出典本文:
-*-
ビジネス特集

【解説】“ウクライナへの軍事侵攻” どうなる?経済への影響

起きて欲しくないことが現実のものとなってしまいました。「ロシアによるウクライナ侵攻」。
2月24日、ロシアの複数の国営通信社は「ロシア軍はウクライナの軍の施設や飛行場を高性能の兵器によって無力化している」として、攻撃が始まったことを伝えました。
遠く離れた東ヨーロッパで起きている異常事態は日本の暮らしや生活、企業業績にどのような影響を及ぼすのか、そして世界経済はどうなっていくのでしょうか。
(経済部デスク 豊永博隆)

“全面的な侵攻”

「プーチン大統領の行動は全面的な侵攻」
「ウクライナの都市が攻撃を受けている」
「ロシアの攻撃部隊がマイウポリ、オデッサに上陸」

2月24日午後、次々と通信社の速報が伝えられ、金融市場には衝撃が走りました。

金融市場は身震い

東京株式市場は、プーチン大統領がテレビ演説で特別な軍事作戦の実施を明らかにしたあと、売り注文が広がりました。
日経平均株価の下げ幅は一時、600円を超え、おととし2020年11月以来、およそ1年3か月ぶりに2万6000円を下回りました。

終値としてもことしの最安値を更新しました。

また、有事やインフレに強い、安全資産とみられている「金」の先物価格が取り引き時間中の最高値を更新。
外国為替市場でもドル円相場では円高が進みました。

金融市場はある程度、有事に構えていたとはいえ、実際、いざ起きてみると驚いた投資家は多く、リスクを避けようという動きが広がっています。

恐怖指数が反応

恐怖指数と呼ばれる指数があります。

投資家の不安な心理を表すとされる指標で、正しくはボラティリティ・インデックス、通称「VIX指数」というものでアメリカのシカゴ・オプション取引所が公表している指数です。

30を超えると警戒感が強いとされていますが、24日、この指数は37をつけました(24日19時時点)。

アメリカ政府がウクライナに駐在する大使館職員に退避を命じたことなどで1月25日に38をつけて以来の水準です。

エネルギー価格高騰か?

ウクライナ情勢で今、経済に最も悪い形で波及する経路とみられているのがエネルギーを通じた影響です。
というのもロシアは世界有数のエネルギー大国です。

天然ガスは世界第2位、石油は世界第3位の生産量を誇ります。

軍事的な衝突で石油や天然ガスの供給が滞るのではないかとの懸念が強まれば、原油価格や天然ガスの価格上昇につながる可能性が高まっています。

国際的な原油取り引きの指標となるニューヨーク市場のWTIの先物価格はこの侵攻関連の情報を受けて急上昇していて、7年7か月ぶりに1バレル=100ドルを超えました。
原油の先物価格上昇の影響はまず、国内のガソリン価格に響きます。

2月21日時点のレギュラーガソリンの小売価格は全国平均で1リットルあたり172円。

値上がりは7週連続でおよそ13年ぶりの高値水準が続いています。

また、灯油の店頭価格も値上がりしています。

原油価格が上昇すればガソリンや灯油の価格がさらに値上がりします。
-*-
(保存データ)

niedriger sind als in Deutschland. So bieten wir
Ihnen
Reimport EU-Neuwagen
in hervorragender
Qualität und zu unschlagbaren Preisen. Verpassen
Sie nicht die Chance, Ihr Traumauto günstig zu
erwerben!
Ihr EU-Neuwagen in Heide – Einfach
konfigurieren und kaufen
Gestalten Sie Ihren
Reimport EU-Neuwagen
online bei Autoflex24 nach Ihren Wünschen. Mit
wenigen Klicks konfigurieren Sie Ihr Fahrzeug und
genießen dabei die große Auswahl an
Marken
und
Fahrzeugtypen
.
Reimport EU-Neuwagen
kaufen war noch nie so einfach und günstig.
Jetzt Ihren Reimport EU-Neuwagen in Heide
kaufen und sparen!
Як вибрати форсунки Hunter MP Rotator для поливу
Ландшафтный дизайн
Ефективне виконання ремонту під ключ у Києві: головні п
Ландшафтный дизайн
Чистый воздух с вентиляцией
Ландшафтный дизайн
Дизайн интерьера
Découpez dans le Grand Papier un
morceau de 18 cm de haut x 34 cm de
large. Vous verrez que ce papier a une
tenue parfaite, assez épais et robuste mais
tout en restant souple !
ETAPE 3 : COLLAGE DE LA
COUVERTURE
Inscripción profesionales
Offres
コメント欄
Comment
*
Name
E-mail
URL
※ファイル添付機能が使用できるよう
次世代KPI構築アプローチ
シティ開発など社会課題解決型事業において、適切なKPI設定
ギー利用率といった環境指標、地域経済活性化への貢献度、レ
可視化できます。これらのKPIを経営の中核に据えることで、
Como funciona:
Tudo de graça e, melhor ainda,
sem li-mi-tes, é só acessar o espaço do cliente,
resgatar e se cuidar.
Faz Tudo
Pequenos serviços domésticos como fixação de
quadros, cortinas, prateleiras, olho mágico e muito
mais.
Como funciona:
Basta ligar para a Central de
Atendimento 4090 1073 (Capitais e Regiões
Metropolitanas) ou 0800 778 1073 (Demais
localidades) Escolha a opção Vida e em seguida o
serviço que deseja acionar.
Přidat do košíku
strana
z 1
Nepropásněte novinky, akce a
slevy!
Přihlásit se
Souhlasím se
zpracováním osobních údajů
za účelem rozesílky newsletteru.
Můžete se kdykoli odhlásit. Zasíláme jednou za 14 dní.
-*-
練習問題:
A - 本文によると、2月21日時点のレギュラーガソリンの小売価格は全国平均でいくらでしたか。
B - 本文のうち、「投資家の不安な心理を表すとさ」を含む語句で始まり「エネルギーを通じた影響です。」で終わる部分を、「大使館職員」を「外交官」に改めて書き直してください。

各問の解答:
A - 1リットルあたり172円でした。

B -
投資家の不安な心理を表すとされる指標で、正しくはボラティリティ・インデックス、通称「VIX指数」というものでアメリカのシカゴ・オプション取引所が公表している指数です。

30を超えると警戒感が強いとされていますが、24日、この指数は37をつけました(24日19時時点)。

アメリカ政府がウクライナに駐在する外交官に退避を命じたことなどで1月25日に38をつけて以来の水準です。

エネルギー価格高騰か?

ウクライナ情勢で今、経済に最も悪い形で波及する経路とみられているのがエネルギーを通じた影響です。